After crossing the blood-brain barrier, diamorphin must undergo metabolic change before it can act at the opioid receptors. The ester links are broken by enzymes called ==esterases==. That is why diamorphine is described as ==pro-drug==, meaning that its metabolic products (mostly morphine) actually bring about its effect.

What is 6-acetylmorphine?

It is a derivative of morphine that contains the ester link at only one of the positions. It is even more potent than heroin as it does not need to undergo hydrolysis before interacting with the brain cells. It is produced as a metabolite from heroin in the body, but due to its high activity it is an extremely dangerous drug when taken in pure form.

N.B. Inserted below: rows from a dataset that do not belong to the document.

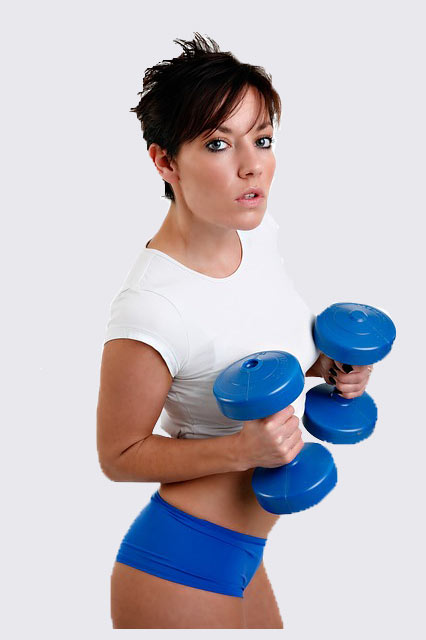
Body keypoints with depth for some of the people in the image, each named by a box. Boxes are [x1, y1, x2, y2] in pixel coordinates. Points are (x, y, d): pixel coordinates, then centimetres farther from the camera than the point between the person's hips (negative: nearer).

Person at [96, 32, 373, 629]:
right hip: (183, 566, -8)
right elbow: (119, 455, -17)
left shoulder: (258, 228, -5)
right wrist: (244, 450, -29)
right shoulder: (148, 309, -30)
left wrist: (326, 363, -3)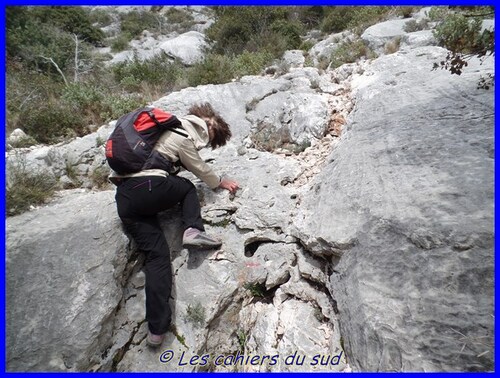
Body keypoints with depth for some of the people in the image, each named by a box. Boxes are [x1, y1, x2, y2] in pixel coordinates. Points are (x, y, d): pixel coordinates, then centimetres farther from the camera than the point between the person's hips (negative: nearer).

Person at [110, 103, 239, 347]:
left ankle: (157, 328, -3)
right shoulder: (184, 136, 0)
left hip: (123, 197, 8)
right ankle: (193, 231, -3)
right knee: (187, 187, 21)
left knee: (156, 254, 3)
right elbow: (199, 169, 12)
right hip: (147, 188, -8)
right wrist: (220, 182, 29)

Describe analgesic ladder.

1. Use mild analgesic (like aspirin)
2. Use a weak opioid (like codeine)
3. Use a strong opioid (like morphine)

What are some side effects of strong analgesics?

* constipation
* supression of the cough reflex
* constriction of the pupil in the eye
* narcotic effects:
* in the short term: well-being, contentment, dulling of pain, lessening of fear and tension, euphoria
* addiction
* withdrawal effects: cold sweat, anxiety

What is methadone?

It is an alternate analgesic to heroin used to help the addicts break their dependence. It is taken orally and has a longer duration of action, reducing drug craving and preventing the symptoms of withdrawal.